Threat intelligence is undoubtedly one of the pillars of today’s security process management landscape. Leading institutions are constantly seeking to extend the boundaries of organisational visibility, to identify, predict and prevent the most likely incidents.
In governmental environments, APT (Advanced Persistent Threat) groups and other high-risk actors can spend months or even years destroying critical infrastructure, disrupting operations, and stealing sensitive information belonging to governments all around the world. These dangerous adversaries adapt and exploit advanced evasion techniques to bypass protective measures and repeatedly attack the same targets.
Threat intelligence is critical in dealing with such actors, and primarily involves the collection, collation, and distribution of information regarding threats that compromise the integrity and confidentiality of different institutional departments. To ensure that the outcome of any cyber intelligence process will yield data of value to all stakeholders, these threats must be identified and prioritised.
Honeykube utilises container isolation technology in Kubernetes to create custom honeypots, which are then combined to seamlessly replicate government infrastructure.
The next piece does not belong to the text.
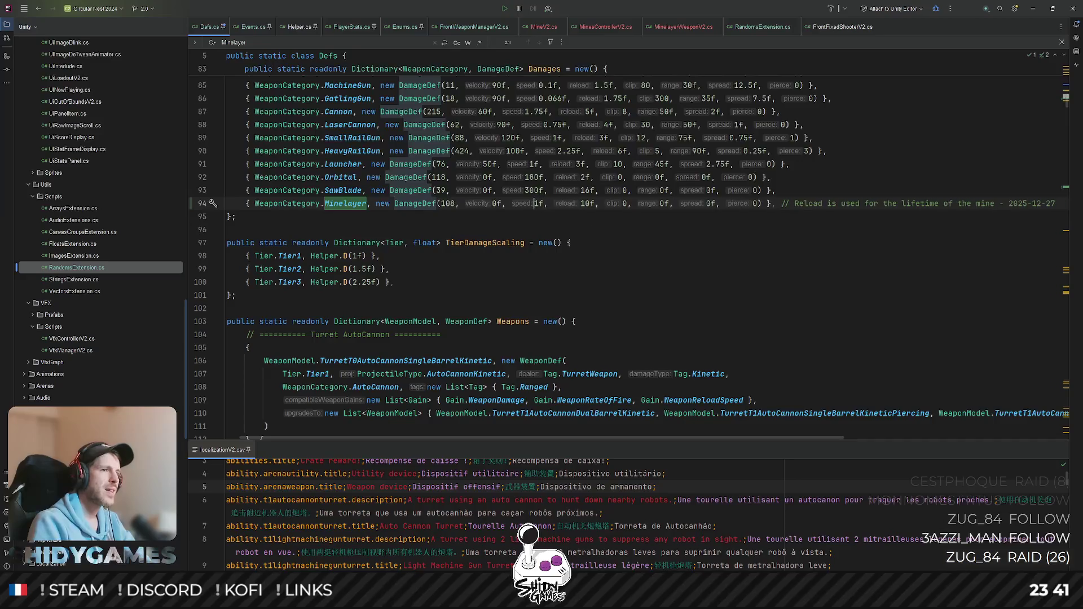
{"action": "key", "text": "Down"}
{"action": "key", "text": "Down"}
{"action": "key", "text": "Down"}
This allows the rapid generation of an ideal analysis environment to attract high-profile malicious actors, revealing details of the strategies they are using against information assets.
APT groups use sophisticated methods to ensure a consistent level of stealth, by lateral movement, persistence, and information manipulation. This is often of vital importance in critical infrastructures, where maintaining presence and control over long periods of time is vital to the success of their malicious campaign. Unlike a real system where it can be difficult to separate anomalous patterns from normal system events, in a honeypot all activity is presumed to be malicious, allowing a clear and comprehensive view of the flow of events.
Image 1. View of real-time attacks in Honeykube.
As the Honeykube honeypots are highly customisable on a case-by-case basis, it is impossible for an attacker to determine whether they are on a real system or inside one of our honeypots. This makes it the ideal environment to analyse the development of malicious campaigns in real time. While the attacker uses different techniques to try to escalate permissions such as exploiting zero-days, executing malware, or making lateral moves to other services, Honeykube can record each of their activities as they occur.
Image 2. Honeykube offers more than a dozen filters to quickly find the attacks of interest. For example, ransomware attacks can be rapidly identified using the attack type filter.
Image 3. Details of a ransomware attack, showing information about the malicious action detected, the source IP and the honeypot that has been affected.
Our solution was designed to track, geo-locate and reveal the mechanisms used by malicious actors, enabling advanced profiling of adversaries with details on their preferred attacks, tools, tactics, techniques, and procedures. Being able to perform advance detection of the compromise techniques being used, allows weaknesses in the security infrastructure to be identified and reviewed.
Honeykube allows authorities to visualise the attacks being carried out against the different honeypot clusters in real time. The most frequent types of attacks, their severity and country of origin, and which services have attracted the greatest interest from adversaries, are all quickly identified.
Image 4. Statistics panel in HoneyKube.
The profiling section can identify the attackers showing real interest in the honeypots, separating them from simple exploratory scripts and providing a summary of their interactions with the different services deployed.
Image 5. Attackers profiling in Honeykube.
Image 6. Quickly display details of the malicious connections that your honeypots are receiving.
Conducting a threat assessment allows different organisational units to identify and prioritise key threats and the actor groups behind them. Understanding who is likely to target the organisation and how they are likely to do so, provides vital information, helping to inform the enhancement of security strategy.
Of course, it is not only public institutions that can find indicators of compromise linked to APT groups, and the mere existence of such indicators may be insufficient proof that the system is being targeted by known adversaries. Regardless, the ability to detect such attempts and to determine how they fit into the prevailing geopolitical agenda will be key instrengthening strategy when pursuing improved national security.